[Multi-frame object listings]
◆ ◆ ◆
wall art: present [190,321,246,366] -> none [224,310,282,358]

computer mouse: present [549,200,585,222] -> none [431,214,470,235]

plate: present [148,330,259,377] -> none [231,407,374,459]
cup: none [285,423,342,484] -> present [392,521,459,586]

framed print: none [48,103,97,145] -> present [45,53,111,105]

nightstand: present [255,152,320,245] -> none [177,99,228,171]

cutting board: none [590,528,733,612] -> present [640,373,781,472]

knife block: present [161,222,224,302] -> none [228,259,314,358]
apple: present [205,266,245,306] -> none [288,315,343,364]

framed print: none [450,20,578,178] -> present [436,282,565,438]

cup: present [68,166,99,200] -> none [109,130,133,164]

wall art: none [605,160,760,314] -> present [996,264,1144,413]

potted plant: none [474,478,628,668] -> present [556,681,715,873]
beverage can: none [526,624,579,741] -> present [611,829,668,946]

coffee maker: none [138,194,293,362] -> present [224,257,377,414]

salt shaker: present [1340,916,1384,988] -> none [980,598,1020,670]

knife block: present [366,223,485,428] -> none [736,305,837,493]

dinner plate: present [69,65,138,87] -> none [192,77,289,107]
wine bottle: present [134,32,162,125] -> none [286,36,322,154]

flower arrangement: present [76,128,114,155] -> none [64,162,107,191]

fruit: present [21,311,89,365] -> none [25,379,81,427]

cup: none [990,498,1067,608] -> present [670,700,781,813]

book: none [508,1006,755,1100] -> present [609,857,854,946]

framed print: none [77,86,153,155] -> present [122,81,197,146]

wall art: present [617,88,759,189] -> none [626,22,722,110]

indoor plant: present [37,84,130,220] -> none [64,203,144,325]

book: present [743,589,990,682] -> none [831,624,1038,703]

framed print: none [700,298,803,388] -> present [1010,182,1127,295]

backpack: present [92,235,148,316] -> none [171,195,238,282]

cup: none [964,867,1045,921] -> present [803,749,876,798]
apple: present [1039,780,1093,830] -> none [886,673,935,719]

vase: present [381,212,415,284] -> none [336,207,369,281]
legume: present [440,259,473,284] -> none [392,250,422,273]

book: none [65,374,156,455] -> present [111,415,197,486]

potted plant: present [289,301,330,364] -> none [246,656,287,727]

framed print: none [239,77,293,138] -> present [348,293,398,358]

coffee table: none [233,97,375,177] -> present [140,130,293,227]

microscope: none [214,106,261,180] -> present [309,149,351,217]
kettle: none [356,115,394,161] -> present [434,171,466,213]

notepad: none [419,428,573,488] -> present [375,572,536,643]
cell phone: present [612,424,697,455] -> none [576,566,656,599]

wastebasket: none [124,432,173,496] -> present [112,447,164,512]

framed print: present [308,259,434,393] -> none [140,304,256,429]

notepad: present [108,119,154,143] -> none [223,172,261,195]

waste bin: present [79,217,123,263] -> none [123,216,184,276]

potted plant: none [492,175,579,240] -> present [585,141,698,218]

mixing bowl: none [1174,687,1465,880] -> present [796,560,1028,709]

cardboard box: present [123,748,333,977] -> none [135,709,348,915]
◆ ◆ ◆
## HOW TO COMPLETE THIS TASK
Show every line above in which the word "book" is found.

## THE COMPLETED TASK
book: none [508,1006,755,1100] -> present [609,857,854,946]
book: present [743,589,990,682] -> none [831,624,1038,703]
book: none [65,374,156,455] -> present [111,415,197,486]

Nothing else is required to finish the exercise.